Is anything being done to conserve soil? Yes: an intergovernmental technical panel of 27 experts has been set up to provide knowledge and technical advice on soils to governments at United Nations level. This panel will raise awareness of the global problem and help governments decide where to prioritise action on soil. There is very little legislation on soil or legal protection of soil.

http://www.fao.org/globalsoilpartnership/intergovernmental-technical-panel-on-soils/en/

Water companies spend billions of pounds a year cleaning up our water supplies. Sediment, nitrogen and phosphorus are all coming into our water from the soil and need to be taken out before water can be used to drinking or industry. We also need the soil to regulate the amount of carbon in soils relative to in the atmosphere. There is roughly 10 times as much carbon in the world's soils as in the world's forests, but we lose carbon into the atmosphere every time we till the soil.

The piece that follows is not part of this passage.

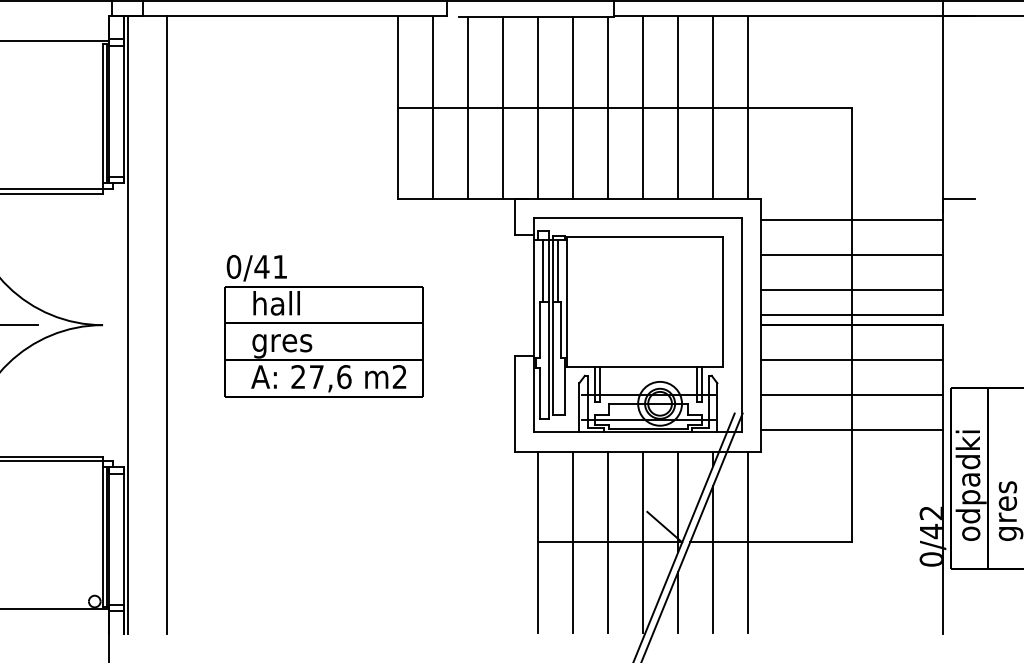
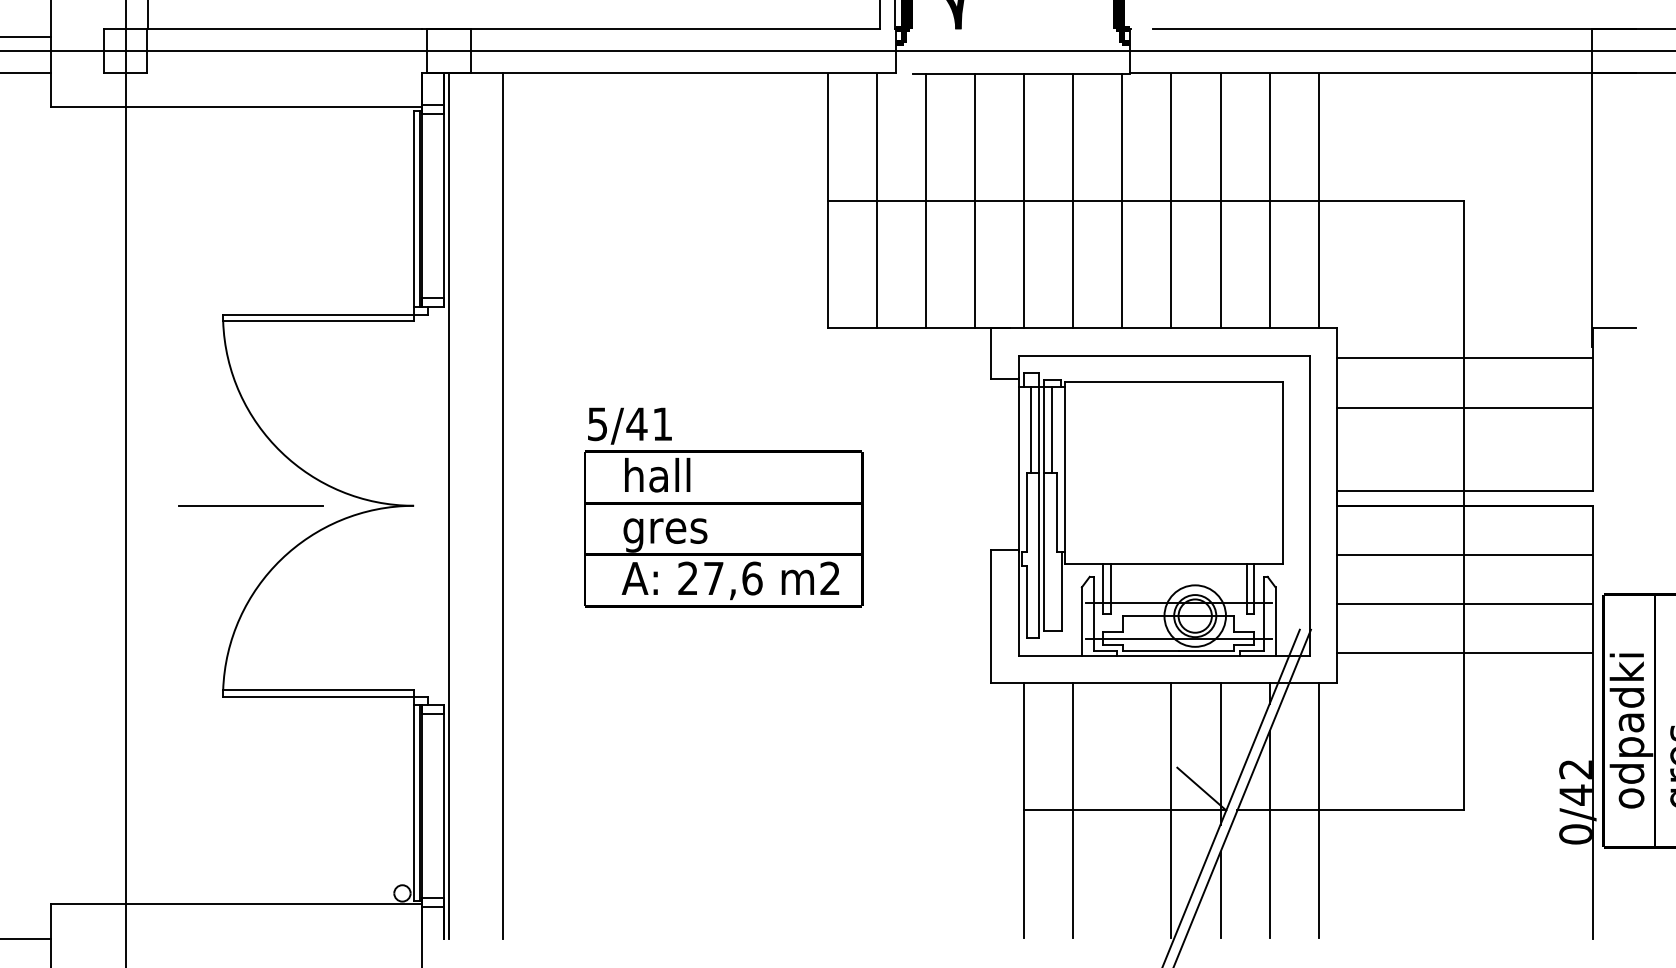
text: (233, 267) -> (597, 424), 0/41 -> 5/41
line: (851, 289) -> (1463, 456), removed
line: (608, 542) -> (1122, 810), removed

In general soils are resilient when it comes to growing plants, but we have ignored their multifunctional aspect, for example, how they operate as a drain for water in a water catchment area, or sustain bio-diversity. The benefits of managing the soil is probably not going to be apparent to those who manage it.

Governments have so many other priorities. But we are beginning to have better information about the cost of not managing soils.

Soil-less agriculture is possible - the use of coir, liquid growing media - hydroponics. It seems only possible for high value luxury crops - not wheat for example. If we have to use fossil fuels to generate electricity to power lights to grow crops in artificial conditions the overall environmental costs will be too high.

There is more recent research in a subsequent programme. Work in progress.